■ WORK INSTRUCTIONS
Copy the passage on the illegality opposition below word for word, between "(a) Section 24" and "326 and 327.", inclusive.

■ SELECTED TEXT
The illegality opposition

[15] With this background I turn to deal with the appellant’s contention that the order sought would require it to perform an unlawful act and thus, cannot be made an order of court. Paragraph 1.3 of the award obliges the appellant to reinstate and reopen River Link, Plover Drive, and large parts of the Links Roads. The appellant claimed, initially during the arbitration proceedings, that these roads were closed because of the adverse ecological impact they had as they were situated within a wetland area. Before the high court, the appellant further attempted to rely on the expert evidence of Mr David Rudolph, an environmental assessment practitioner (the EAP), Mr Jacques Du Plessis, a civil engineer, and Mr Jeanrick Janse van Rensburg, an ecologist, to the effect that para 1.3 of the award cannot be enforced because the permanently closed roads implicated in paras 1.3.2, 1.3.3 and 1.3.4 of the award are all within a wetland and the scope of works identified in the award cannot be carried out without obtaining prior environmental authorisation. The appellant argued that the high court’s order required it to perform unlawful acts which may not be performed without prior authorisation in terms of:

(a) Section 24 of the Constitution of the Republic of South Africa;

(b) The National Environmental Management Act 107 of 1998 (NEMA);

(c) The National Water Act 36 of 1998 (NWA);

(d) NEMPAA;

(e) The relevant Environmental Impact Assessment Regulations (EIA regulations) published under ss 24(2), 24(5), 24D and read with s 47A(1)(b)(i) of NEMA promulgated and amended on 7 April 2017 in the Government Notice Regulations (GNR) Nos 324, 326 and 327.

■ DATASET
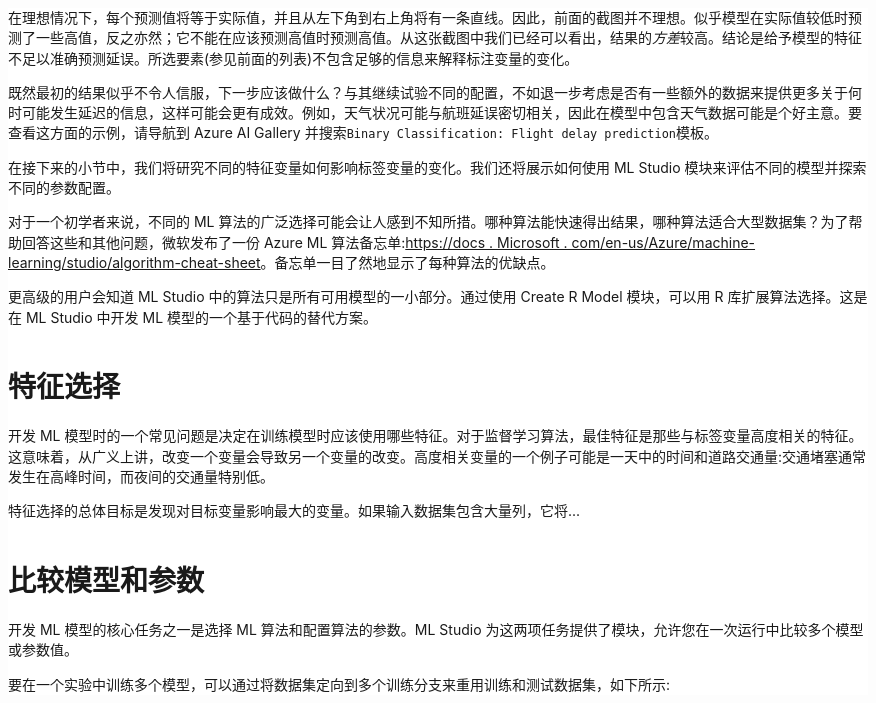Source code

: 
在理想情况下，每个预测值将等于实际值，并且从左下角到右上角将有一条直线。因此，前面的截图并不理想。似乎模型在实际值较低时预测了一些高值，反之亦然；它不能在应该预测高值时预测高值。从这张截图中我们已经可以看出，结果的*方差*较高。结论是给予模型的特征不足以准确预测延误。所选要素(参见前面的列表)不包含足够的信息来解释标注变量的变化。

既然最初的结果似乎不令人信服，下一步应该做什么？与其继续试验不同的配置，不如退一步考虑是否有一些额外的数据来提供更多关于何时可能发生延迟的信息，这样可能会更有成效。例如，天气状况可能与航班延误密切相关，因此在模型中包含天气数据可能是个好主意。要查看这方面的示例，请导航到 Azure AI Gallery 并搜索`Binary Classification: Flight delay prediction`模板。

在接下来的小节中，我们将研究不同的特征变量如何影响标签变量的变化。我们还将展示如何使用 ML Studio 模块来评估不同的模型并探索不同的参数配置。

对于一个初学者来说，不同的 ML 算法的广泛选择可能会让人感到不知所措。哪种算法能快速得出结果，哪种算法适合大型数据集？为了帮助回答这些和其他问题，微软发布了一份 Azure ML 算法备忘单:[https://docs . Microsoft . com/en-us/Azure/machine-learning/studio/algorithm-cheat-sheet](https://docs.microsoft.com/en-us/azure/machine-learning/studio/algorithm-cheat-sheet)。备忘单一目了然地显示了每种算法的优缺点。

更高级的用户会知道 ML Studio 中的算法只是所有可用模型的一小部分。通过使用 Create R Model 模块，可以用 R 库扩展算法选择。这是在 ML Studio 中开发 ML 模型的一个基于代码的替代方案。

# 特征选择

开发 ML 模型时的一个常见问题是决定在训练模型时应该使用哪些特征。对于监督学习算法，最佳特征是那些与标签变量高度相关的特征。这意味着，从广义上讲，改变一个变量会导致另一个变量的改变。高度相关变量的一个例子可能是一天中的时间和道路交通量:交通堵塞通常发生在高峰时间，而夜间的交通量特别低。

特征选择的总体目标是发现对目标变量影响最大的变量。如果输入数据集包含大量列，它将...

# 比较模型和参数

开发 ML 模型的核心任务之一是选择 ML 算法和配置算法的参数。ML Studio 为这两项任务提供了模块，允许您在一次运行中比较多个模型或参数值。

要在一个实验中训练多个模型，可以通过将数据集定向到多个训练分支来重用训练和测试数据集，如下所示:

---

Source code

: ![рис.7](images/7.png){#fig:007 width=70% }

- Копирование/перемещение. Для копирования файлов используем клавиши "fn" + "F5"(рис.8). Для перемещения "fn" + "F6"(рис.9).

■ SOLUTION FOR THIS TASK
(a) Section 24 of the Constitution of the Republic of South Africa;

(b) The National Environmental Management Act 107 of 1998 (NEMA);

(c) The National Water Act 36 of 1998 (NWA);

(d) NEMPAA;

(e) The relevant Environmental Impact Assessment Regulations (EIA regulations) published under ss 24(2), 24(5), 24D and read with s 47A(1)(b)(i) of NEMA promulgated and amended on 7 April 2017 in the Government Notice Regulations (GNR) Nos 324, 326 and 327.